Tit for Tat

13 May 2019


Cogito Ergo Non Serviam

China Retaliates with Higher Tariffs on $60 Billion of US Goods


Last week, Donald Trump raised tariffs on numerous Chinese goods valued at $200 billion from 10% to 25%. Today, China announced retaliatory tariffs on $60 billion of American goods effective June 1. The Dow Jones Industrial Average is down more than 500 points in the first 20 minutes of trading. Tit-for-tat tariffs are stupid, as are all tariffs save those protecting infant industries. As Gandhi noted, an eye for an eye leaves everyone blind. The policies of Presidents Trump and Xi will make their people poorer. Mr. Xi does not have to worry about re-election. Mr. Trump does. And that will be the decisive factor.

CNBC reported, "Beijing will increase tariffs on more than 5,000 products to as high as 25%, the Chinese Finance Ministry said Monday. Duties on some other goods will increase to 20%. Those rates will rise from either 10% or 5% previously.

"The move follows President Trump's decision to raise duties on $200 billion in Chinese products to 25% from 10%. The world's two largest economies have struggled to ink a trade deal and end a widening trade conflict that threatens to damage the global economy."

The Chinese have engaged in practices that are unfair. The theft of intellectual property that began almost as soon as President Nixon got back to the White House in 1972 needs to end. The property laws that require any foreign investor to take a junior position in partnership with a Chinese operation is out-dated. The legal system in China remains one of happenstance and influence peddling rather than one in which the rule of law prevails. This journal is second to none in its hostility to the general abuse of the Chinese people perpetrated by the Chinese Communist Party.

That said, tariffs are not going to solve these problems. Mr. Trump thinks they are a good way to change the trade battlefield. He has stated that if a country has a trade deficit with another, the first country can easily win a trade war because it has a greater capacity to charge tariffs. He believes that the damage to the trading relationship falls more heavily on the side running the trade surplus.

While this is arithmetically true, it doesn't take into consideration either nation's capacity to endure the pain the tariffs cause. The Chinese workers are not going to the polls any time soon to vote on whether to replace the CCP with another party. They won't get to vote on the administration of President Xi. The Chinese are sitting on a trillion dollars or so worth of US Treasuries they can use to subsidize their suffering businesses.

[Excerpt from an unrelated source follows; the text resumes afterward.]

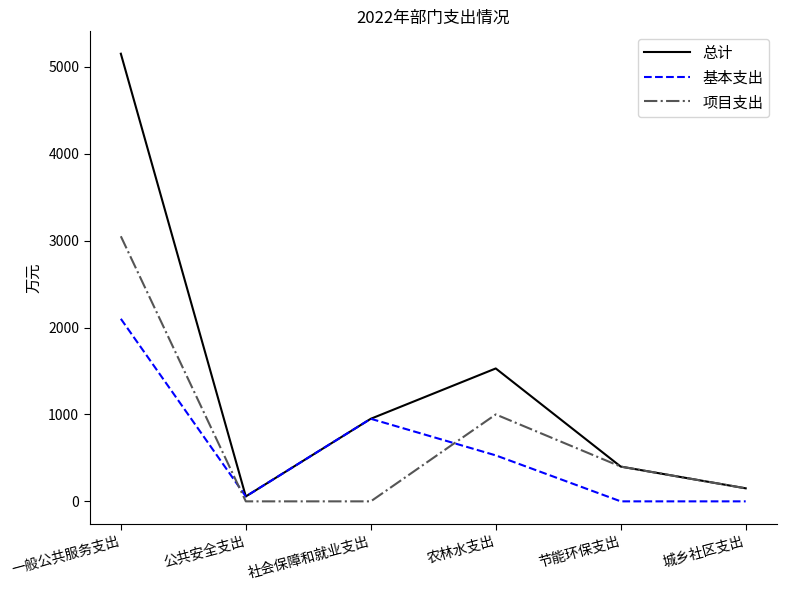

What value does the 总计 series have at 农林水支出?

1529.1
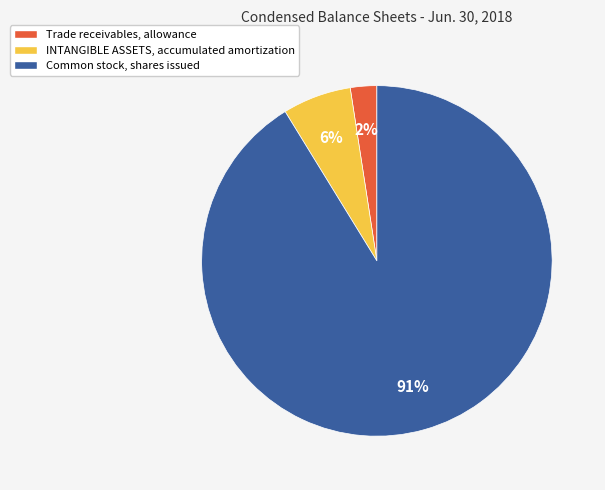

To the nearest percent, what is the difference between the Trade receivables, allowance and INTANGIBLE ASSETS, accumulated amortization slice percentages?

4%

Meanwhile, the US can print enough money to subsidize the farmers and others who suffer from Mr. Trump's tariffs, but Congress will have to approve the funds. There is a regularly scheduled election in November 2020 that will serve as a referendum on Mr. Trump's first term as president. He might not get another. Even if he wins, there is a strong chance that the Democrats will retain the House and could take over the Senate. That will seriously hamstring his ability to maneuver. Put differently, Mr. Trump has opted to use tariffs to change the nature of the trading relationship, but the Chinese have a greater ability to weather the damage inflicted. In the long run, the US will be the bigger loser.

Trade is a win-win arrangement according to every economist in the post-mercantilist era. While it is true that one side can gain more than the other, both are better off than if they do not trade. That has been demonstrated by the last several decades of economic history. Mr. Trump does not believe the experts and arithmetic are right. Mr. Art-of-the-Deal thinks he can have America win more and China win less through his tariffs.

He is wrong, and in the end, he will have to yield to reality and make a deal with China that provides, at best, a fig leaf to cover the failure of his policy. Until then, everyone is worse off.